Posted on Friday, 30 April, 2004 - 07:43 am:

I have just started reading Lebesgue Theory. Can anyone give me an example of a set which is not measurable with respect to the usual Lebesgue Measure?

David Loeffler

Posted on Friday, 30 April, 2004 - 09:17 am:

The usual construction is something like this. Divide the reals in

[0, 1]

into equivalence classes, where two reals are equivalent if they differ by a rational. Then define a set

S

by picking one element from each clas.

For any rational $q$ , define $S_{q} = {α + q : α \in S}$ , where addition is done modulo 1.

Now suppose $S$ is measurable. Then each of the $S_{q}$ s is also measurable with measure equal to that of $S$ ; so if this measure is zero, then the measure of

$⋃_{q \in Q \cap [0, 1]} S_{q}$

would be zero. Since this union is just $[0, 1]$ itself, with measure 1, this is a contradiction.

However, this is a disjoint union, so if $S$ has measure greater than zero, the measure of the union would have to be infinity; so we have a contradiction here as well.

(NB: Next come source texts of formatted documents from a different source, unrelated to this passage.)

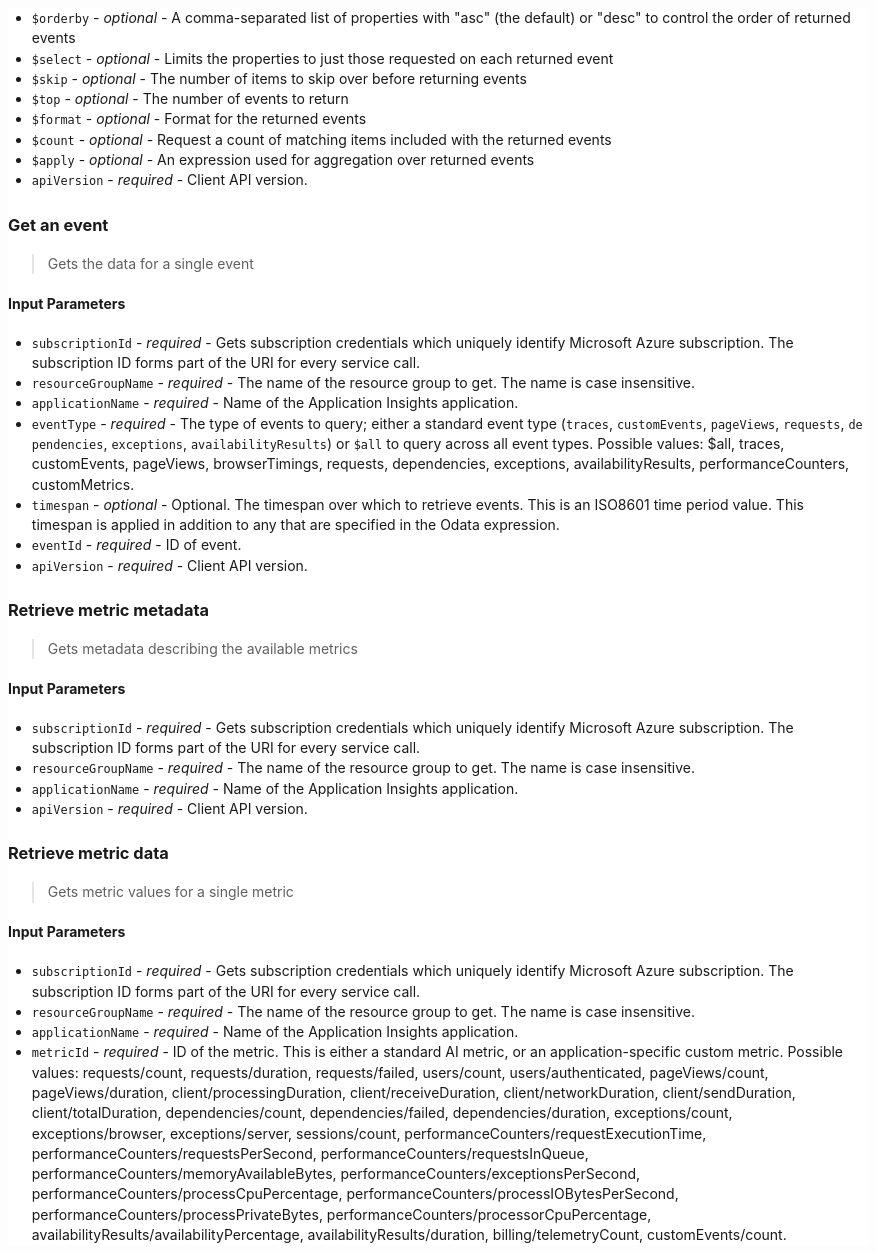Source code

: * `$orderby` - _optional_ - A comma-separated list of properties with \"asc\" (the default) or \"desc\" to control the order of returned events
* `$select` - _optional_ - Limits the properties to just those requested on each returned event
* `$skip` - _optional_ - The number of items to skip over before returning events
* `$top` - _optional_ - The number of events to return
* `$format` - _optional_ - Format for the returned events
* `$count` - _optional_ - Request a count of matching items included with the returned events
* `$apply` - _optional_ - An expression used for aggregation over returned events
* `apiVersion` - _required_ - Client API version.

### Get an event

> Gets the data for a single event

#### Input Parameters
* `subscriptionId` - _required_ - Gets subscription credentials which uniquely identify Microsoft Azure subscription. The subscription ID forms part of the URI for every service call.
* `resourceGroupName` - _required_ - The name of the resource group to get. The name is case insensitive.
* `applicationName` - _required_ - Name of the Application Insights application.
* `eventType` - _required_ - The type of events to query; either a standard event type (`traces`, `customEvents`, `pageViews`, `requests`, `dependencies`, `exceptions`, `availabilityResults`) or `$all` to query across all event types.
    Possible values: $all, traces, customEvents, pageViews, browserTimings, requests, dependencies, exceptions, availabilityResults, performanceCounters, customMetrics.
* `timespan` - _optional_ - Optional. The timespan over which to retrieve events. This is an ISO8601 time period value.  This timespan is applied in addition to any that are specified in the Odata expression.
* `eventId` - _required_ - ID of event.
* `apiVersion` - _required_ - Client API version.

### Retrieve metric metadata

> Gets metadata describing the available metrics

#### Input Parameters
* `subscriptionId` - _required_ - Gets subscription credentials which uniquely identify Microsoft Azure subscription. The subscription ID forms part of the URI for every service call.
* `resourceGroupName` - _required_ - The name of the resource group to get. The name is case insensitive.
* `applicationName` - _required_ - Name of the Application Insights application.
* `apiVersion` - _required_ - Client API version.

### Retrieve metric data

> Gets metric values for a single metric

#### Input Parameters
* `subscriptionId` - _required_ - Gets subscription credentials which uniquely identify Microsoft Azure subscription. The subscription ID forms part of the URI for every service call.
* `resourceGroupName` - _required_ - The name of the resource group to get. The name is case insensitive.
* `applicationName` - _required_ - Name of the Application Insights application.
* `metricId` - _required_ - ID of the metric. This is either a standard AI metric, or an application-specific custom metric.
    Possible values: requests/count, requests/duration, requests/failed, users/count, users/authenticated, pageViews/count, pageViews/duration, client/processingDuration, client/receiveDuration, client/networkDuration, client/sendDuration, client/totalDuration, dependencies/count, dependencies/failed, dependencies/duration, exceptions/count, exceptions/browser, exceptions/server, sessions/count, performanceCounters/requestExecutionTime, performanceCounters/requestsPerSecond, performanceCounters/requestsInQueue, performanceCounters/memoryAvailableBytes, performanceCounters/exceptionsPerSecond, performanceCounters/processCpuPercentage, performanceCounters/processIOBytesPerSecond, performanceCounters/processPrivateBytes, performanceCounters/processorCpuPercentage, availabilityResults/availabilityPercentage, availabilityResults/duration, billing/telemetryCount, customEvents/count.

So the set $S$ is not measurable.

David

Anand Deopurkar

Posted on Friday, 30 April, 2004 - 10:11 am:

Wow !

David Loeffler

Posted on Friday, 30 April, 2004 - 10:40 am:

It's a very nice trick, as it doesn't actually use any technicalities about the properties of Lebesgue measure: for any measure on

that is countably additive and translation-invariant, this proof will give a nonmeasurable set.

The slightly subtle point about the proof is whether or not the set S exists at all. To justify the construction you need to invoke the Axiom of Choice. It is difficult to do most parts of analysis without using choice somewhere, but it has all sorts of troublesome consequences (look up the Banach-Tarski paradox, if you're interested in such things; there's a very good book on it by Stan Wagon).

David

Anand Deopurkar

Posted on Friday, 30 April, 2004 - 08:06 pm:

Yes. I realized it needs AoC when you said that choose one member from each equivalence class. But I dont think that there should be any hesitation in taking AoC because I read that if Set theory is consistent without AoC then it is consistent with AoC too.
By the way what is Banach-Tarski Paradox? I read somewhere that using AoC we can prove that a sphere can be decomposed and the parts rearranged to get two spheres of the same radius. Is it the same paradox? (It is only an apparent paradox I guess...)

James Cranch

Posted on Friday, 30 April, 2004 - 08:14 pm:

Yes, that's the one.

Your statement about consistency strength is right too. But that doesn't mean we should necessarily accept Choice: it may be that there's a different axiom, which contradicts it, but which gives nicer results in some circumstance.